ESTRATTO FORNITO:
★ ★ ★ ★ ★ ★ ★

Ieri, 30 novembre 2022, nella 39ª Udienza del processo 60SA al Tribunale di prima istanza dello Stato della Città del Vaticano sulla gestione dei fondi riservati della Segreteria di Stato, nell’Aula allestita nella sala polifunzionale dei Musei Vaticani, subito prima della terza parte dell’interrogatorio di Mons. Perlasca, è intervenuto il Promotore di Giustizia, annunciando il deposito di nuovi documenti, che ha riferito di aver ricevuto domenica sulla sua utenza privata dall’utenza di un numero che inizia con 331.

Si tratta di due messaggi inviati dalla Dott.ssa Genoveffa Ciferri al Promotore di Giustizia il 26 novembre 2022 [rispettivamente alle ore 26/11/2022 03:21:49 (UTC+1) e alle ore 26/11/2022 14:35:41 (UTC+1)], accompagnati dalla copia di una lunghissima chat con Francesca Immacolata Chaouqui via WhatsApp, da cui ha estrapolati 126 messaggi. In questi messaggi le due donne discutono come Mons. Perlasca avrebbe dovuto portare la conversazione con il Cardinal Becciu, durante la famosa cena al ristorante Lo Scarpone, su specifici argomenti ai danni del porporato e di come “Perlasca doveva fare ‘il depresso’ da consolare”. Dal materiale inviatogli dalla Ciferri, sono depositati da Diddi anche alcuni file audio di Perlasca, presumibilmente le registrazioni dell’incontro tra lui e il Cardinal Becciu durante la cena, riferisce Emiliano Fittipaldi su Domani oggi.

A margine va rilevato che nel primo messaggio sono state oscurate tre righe, mentre in compenso non sono stati colpite con omissis i riferimenti a Papa Francesco o il numero privato della Chaouqui. Cosa c’era di così “in alto” da nascondere?

Diddi ha riferito inoltre di essere stato più volte “contattato personalmente dalla Ciferri” negli ultimi due anni – come si evince anche dal primo messaggio della Ciferri – “che raccontava alcuni eventi riportati in una relazione di servizio”, specifica Diddi.

★ ★ ★ ★ ★ ★ ★

ELENCO DATI:
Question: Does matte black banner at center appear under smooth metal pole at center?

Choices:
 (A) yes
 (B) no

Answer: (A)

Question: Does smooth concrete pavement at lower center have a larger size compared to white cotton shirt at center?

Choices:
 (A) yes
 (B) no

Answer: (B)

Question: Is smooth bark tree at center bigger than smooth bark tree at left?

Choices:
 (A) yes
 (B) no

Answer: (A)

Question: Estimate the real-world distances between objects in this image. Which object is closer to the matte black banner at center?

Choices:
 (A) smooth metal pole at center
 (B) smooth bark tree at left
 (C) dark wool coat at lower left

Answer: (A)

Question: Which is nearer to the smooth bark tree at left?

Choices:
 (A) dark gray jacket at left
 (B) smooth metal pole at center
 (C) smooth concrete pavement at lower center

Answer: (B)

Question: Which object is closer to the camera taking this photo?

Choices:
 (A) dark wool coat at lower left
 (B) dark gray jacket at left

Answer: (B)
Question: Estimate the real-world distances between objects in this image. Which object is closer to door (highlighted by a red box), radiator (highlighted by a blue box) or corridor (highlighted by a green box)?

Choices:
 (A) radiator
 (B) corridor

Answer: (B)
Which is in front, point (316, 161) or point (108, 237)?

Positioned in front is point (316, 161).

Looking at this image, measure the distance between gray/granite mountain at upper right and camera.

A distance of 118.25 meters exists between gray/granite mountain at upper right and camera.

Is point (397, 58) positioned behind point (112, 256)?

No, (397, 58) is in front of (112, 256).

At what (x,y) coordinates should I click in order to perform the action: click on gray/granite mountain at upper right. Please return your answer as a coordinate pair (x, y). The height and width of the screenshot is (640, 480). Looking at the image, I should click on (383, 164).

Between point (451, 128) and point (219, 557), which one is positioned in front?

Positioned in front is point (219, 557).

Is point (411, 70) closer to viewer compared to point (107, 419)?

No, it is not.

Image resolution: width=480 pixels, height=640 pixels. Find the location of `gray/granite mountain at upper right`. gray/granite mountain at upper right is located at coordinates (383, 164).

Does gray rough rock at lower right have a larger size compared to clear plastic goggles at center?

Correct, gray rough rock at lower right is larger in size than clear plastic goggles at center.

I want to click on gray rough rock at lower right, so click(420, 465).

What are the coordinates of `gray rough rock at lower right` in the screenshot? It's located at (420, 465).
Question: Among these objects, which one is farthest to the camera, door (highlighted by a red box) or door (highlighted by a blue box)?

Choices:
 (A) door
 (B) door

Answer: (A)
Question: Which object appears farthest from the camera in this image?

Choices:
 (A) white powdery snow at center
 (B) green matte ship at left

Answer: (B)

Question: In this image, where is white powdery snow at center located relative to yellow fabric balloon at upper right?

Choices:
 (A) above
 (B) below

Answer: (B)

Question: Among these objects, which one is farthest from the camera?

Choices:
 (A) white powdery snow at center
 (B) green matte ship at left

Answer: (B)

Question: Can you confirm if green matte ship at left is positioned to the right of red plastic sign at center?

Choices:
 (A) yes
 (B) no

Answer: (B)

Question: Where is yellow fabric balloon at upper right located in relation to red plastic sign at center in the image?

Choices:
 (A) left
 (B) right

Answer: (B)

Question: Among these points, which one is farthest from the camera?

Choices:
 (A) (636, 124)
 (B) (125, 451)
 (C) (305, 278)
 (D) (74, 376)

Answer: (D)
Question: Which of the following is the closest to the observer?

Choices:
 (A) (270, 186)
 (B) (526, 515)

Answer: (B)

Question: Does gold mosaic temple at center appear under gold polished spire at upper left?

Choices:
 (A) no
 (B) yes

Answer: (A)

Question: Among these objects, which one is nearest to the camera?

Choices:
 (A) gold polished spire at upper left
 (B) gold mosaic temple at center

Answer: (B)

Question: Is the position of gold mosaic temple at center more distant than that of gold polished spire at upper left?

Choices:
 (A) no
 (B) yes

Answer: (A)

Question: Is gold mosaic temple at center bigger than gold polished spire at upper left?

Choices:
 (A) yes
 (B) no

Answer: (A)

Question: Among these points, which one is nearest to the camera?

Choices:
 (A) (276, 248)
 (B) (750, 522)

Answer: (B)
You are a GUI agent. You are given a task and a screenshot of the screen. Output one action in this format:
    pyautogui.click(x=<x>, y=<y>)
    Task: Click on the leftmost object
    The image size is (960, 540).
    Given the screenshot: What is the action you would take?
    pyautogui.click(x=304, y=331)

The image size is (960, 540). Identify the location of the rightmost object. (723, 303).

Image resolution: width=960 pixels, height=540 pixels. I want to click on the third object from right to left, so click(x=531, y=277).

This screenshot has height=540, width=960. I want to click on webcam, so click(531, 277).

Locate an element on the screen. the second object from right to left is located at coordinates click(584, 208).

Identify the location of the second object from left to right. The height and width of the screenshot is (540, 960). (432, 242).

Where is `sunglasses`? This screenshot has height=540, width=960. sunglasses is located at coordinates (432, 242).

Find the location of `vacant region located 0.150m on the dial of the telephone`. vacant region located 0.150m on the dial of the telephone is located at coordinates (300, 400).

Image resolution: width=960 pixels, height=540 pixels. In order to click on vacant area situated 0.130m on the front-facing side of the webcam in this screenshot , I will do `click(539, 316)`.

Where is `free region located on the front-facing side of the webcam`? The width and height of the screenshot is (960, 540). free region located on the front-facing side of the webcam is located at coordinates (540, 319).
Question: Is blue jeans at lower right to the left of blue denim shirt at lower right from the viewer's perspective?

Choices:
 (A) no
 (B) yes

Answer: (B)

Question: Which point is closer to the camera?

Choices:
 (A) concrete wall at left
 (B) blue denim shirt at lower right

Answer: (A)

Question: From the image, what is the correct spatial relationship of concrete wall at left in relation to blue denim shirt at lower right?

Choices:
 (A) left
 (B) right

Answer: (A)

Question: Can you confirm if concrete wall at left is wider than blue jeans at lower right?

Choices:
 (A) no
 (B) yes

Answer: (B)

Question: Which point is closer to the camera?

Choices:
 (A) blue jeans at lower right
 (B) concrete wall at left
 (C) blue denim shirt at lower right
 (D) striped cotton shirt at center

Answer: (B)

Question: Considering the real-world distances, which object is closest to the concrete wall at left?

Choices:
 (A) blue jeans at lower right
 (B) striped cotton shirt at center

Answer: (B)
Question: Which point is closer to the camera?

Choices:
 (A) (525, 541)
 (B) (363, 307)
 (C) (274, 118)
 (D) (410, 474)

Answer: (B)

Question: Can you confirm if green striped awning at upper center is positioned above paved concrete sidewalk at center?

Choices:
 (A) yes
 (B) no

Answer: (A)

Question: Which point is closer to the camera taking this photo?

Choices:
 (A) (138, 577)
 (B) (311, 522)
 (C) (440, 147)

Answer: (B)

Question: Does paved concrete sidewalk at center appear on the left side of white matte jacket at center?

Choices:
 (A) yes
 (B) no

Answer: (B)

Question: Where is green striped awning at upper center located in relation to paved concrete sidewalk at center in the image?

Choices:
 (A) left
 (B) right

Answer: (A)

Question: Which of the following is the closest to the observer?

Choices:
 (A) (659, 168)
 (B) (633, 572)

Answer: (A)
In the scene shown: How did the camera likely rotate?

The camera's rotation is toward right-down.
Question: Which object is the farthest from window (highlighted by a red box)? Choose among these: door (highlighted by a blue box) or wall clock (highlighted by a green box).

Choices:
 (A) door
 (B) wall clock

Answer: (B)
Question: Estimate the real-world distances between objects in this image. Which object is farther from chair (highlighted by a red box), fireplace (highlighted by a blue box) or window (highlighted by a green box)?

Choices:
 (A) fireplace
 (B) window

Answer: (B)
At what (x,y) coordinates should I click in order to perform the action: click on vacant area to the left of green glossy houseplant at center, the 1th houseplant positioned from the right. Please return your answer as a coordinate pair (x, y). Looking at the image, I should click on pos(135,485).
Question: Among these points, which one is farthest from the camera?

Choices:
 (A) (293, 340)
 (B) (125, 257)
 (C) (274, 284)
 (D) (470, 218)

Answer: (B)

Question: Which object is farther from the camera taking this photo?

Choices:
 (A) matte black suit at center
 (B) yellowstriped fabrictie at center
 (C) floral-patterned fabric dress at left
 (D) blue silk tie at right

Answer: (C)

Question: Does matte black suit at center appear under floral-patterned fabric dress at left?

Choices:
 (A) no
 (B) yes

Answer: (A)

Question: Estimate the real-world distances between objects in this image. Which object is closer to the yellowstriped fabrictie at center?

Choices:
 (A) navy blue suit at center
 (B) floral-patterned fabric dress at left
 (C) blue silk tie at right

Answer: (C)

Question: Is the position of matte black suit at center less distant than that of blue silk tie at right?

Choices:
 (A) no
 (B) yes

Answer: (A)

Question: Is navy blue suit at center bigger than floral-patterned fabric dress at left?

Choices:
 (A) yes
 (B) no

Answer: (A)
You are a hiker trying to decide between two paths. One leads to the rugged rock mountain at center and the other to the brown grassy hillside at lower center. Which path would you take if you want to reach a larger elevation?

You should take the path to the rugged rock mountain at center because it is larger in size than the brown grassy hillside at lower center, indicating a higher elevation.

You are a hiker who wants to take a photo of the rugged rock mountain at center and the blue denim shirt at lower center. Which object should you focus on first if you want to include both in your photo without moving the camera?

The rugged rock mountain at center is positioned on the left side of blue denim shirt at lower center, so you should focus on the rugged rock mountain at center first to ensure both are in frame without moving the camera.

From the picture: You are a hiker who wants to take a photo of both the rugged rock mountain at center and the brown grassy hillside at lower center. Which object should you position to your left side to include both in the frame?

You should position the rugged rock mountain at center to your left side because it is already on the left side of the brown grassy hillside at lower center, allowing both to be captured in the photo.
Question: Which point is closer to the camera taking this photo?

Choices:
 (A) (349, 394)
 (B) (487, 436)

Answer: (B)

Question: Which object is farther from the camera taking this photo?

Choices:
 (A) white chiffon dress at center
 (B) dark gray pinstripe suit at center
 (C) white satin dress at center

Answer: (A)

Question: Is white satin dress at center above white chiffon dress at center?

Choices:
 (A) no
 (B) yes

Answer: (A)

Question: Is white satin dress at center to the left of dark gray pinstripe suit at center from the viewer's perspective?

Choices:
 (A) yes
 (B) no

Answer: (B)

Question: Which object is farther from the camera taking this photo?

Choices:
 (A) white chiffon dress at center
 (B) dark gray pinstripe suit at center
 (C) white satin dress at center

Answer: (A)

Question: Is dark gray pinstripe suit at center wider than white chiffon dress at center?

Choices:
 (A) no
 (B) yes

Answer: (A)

★ ★ ★ ★ ★ ★ ★

COSA FARE:
Riporta parola per parola la parte dell'estratto sul processo in Vaticano che parte dalle parole "Ieri, 30 novembre", fermandoti dopo "inizia con 331.". L'elenco non ha alcun legame con l'estratto.

RISPOSTA:
Ieri, 30 novembre 2022, nella 39ª Udienza del processo 60SA al Tribunale di prima istanza dello Stato della Città del Vaticano sulla gestione dei fondi riservati della Segreteria di Stato, nell’Aula allestita nella sala polifunzionale dei Musei Vaticani, subito prima della terza parte dell’interrogatorio di Mons. Perlasca, è intervenuto il Promotore di Giustizia, annunciando il deposito di nuovi documenti, che ha riferito di aver ricevuto domenica sulla sua utenza privata dall’utenza di un numero che inizia con 331.